*Requirement*
Can you copy the page excerpt between "Part of the" and "expropriation.", inclusive, substituting "Northern Europe" for "Scandinavia"?

*Page excerpt*
Part of the reason it was
hard for the opponents of Mamdani and other socialists to use his
radicalism against him was simply that he did not campaign on it, was
disciplined in ignoring attacks framed around it, and manipulated
language. “Democratic socialism” calls to mind Scandinavia rather than
the Democratic Socialists of America program of abolition and
expropriation.
The mainstream media have helped. “There’s a fair
amount of confusion and fear generated in the US by the term
‘socialist,’ which is associated with repressive societies like
Communist China, the Union of Soviet Socialist Republics (USSR), North
Korea or Cuba,” wrote CNN. “So it’s worth looking at what Mamdani and
his supporters mean by it (think social programs in Western Europe) and
also how the political right will use it against Democrats.”
The
“Affordability” framing does the same work. It evokes cheaper groceries
and rent, not Mamdani’s stated “end goal of seizing the means of
production,” which he set aside in public only because, as he put it,
“we do not have the same level of support at this very moment.”
Similarly, one of the socialists who won in the New York primary,
Darializa Avila Chevalier, deleted posts that read “Seize the means of
production” and “No more police at all ever,” then told CNN she had
“grown considerably” and was focused on “our community and our
community’s future.”

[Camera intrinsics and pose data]
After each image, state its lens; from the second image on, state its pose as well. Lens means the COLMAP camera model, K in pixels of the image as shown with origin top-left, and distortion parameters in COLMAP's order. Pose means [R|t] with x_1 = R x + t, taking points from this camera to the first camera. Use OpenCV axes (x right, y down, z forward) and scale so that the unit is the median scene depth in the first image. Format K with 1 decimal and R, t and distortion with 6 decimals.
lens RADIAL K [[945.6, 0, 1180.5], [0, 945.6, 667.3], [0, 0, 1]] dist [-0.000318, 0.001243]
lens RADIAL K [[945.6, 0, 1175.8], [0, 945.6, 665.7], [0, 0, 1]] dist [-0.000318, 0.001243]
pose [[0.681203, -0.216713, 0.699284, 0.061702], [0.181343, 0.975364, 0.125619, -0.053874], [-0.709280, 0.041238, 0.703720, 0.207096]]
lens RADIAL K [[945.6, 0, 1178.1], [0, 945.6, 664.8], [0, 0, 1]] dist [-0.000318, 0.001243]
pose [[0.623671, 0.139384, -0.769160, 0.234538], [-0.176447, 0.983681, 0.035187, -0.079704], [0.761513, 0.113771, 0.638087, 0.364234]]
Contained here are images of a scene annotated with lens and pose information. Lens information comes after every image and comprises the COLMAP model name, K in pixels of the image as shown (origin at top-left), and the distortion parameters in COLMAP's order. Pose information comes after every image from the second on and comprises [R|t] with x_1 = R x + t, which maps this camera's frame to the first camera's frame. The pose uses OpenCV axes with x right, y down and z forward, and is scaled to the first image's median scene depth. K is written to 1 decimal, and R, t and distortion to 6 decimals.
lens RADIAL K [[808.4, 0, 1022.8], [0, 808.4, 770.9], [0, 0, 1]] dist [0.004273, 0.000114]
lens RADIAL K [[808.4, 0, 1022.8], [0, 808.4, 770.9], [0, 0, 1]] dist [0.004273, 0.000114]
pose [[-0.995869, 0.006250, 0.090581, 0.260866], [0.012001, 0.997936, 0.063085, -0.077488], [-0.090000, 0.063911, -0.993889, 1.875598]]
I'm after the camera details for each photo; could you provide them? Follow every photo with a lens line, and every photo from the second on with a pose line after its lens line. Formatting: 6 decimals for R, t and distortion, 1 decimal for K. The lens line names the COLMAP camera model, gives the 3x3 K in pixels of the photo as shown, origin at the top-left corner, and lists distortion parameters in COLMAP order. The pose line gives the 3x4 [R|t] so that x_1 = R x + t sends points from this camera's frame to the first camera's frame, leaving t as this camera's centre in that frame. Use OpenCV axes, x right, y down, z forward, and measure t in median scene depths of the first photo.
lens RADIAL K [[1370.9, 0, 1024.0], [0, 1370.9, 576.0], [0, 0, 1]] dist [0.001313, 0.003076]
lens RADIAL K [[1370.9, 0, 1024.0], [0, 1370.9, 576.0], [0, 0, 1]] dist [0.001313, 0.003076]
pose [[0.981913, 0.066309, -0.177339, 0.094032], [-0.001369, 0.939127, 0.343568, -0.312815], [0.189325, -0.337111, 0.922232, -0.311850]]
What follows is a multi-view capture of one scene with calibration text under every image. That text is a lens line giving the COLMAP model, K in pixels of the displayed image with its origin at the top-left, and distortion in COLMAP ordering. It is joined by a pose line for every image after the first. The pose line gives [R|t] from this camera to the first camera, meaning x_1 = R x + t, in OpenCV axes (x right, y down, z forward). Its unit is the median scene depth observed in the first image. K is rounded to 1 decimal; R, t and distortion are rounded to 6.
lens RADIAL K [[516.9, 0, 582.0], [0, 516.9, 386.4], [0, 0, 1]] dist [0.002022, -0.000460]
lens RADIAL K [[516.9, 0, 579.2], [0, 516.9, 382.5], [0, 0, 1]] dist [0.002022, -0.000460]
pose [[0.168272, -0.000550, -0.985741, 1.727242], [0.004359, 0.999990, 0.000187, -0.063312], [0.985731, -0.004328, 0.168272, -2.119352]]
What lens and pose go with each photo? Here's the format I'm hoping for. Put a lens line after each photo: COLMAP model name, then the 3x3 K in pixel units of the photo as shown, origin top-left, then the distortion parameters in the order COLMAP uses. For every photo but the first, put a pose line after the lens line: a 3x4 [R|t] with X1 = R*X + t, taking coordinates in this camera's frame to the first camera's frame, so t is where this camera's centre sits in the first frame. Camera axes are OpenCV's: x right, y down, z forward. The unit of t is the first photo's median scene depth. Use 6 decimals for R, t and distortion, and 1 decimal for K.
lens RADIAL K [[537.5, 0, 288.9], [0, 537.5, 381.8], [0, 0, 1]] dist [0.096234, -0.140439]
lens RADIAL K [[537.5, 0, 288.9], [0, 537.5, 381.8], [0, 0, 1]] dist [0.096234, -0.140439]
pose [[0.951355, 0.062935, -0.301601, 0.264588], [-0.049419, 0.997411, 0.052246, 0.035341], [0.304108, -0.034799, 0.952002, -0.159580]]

*Task solution*
Part of the reason it was
hard for the opponents of Mamdani and other socialists to use his
radicalism against him was simply that he did not campaign on it, was
disciplined in ignoring attacks framed around it, and manipulated
language. “Democratic socialism” calls to mind Northern Europe rather than
the Democratic Socialists of America program of abolition and
expropriation.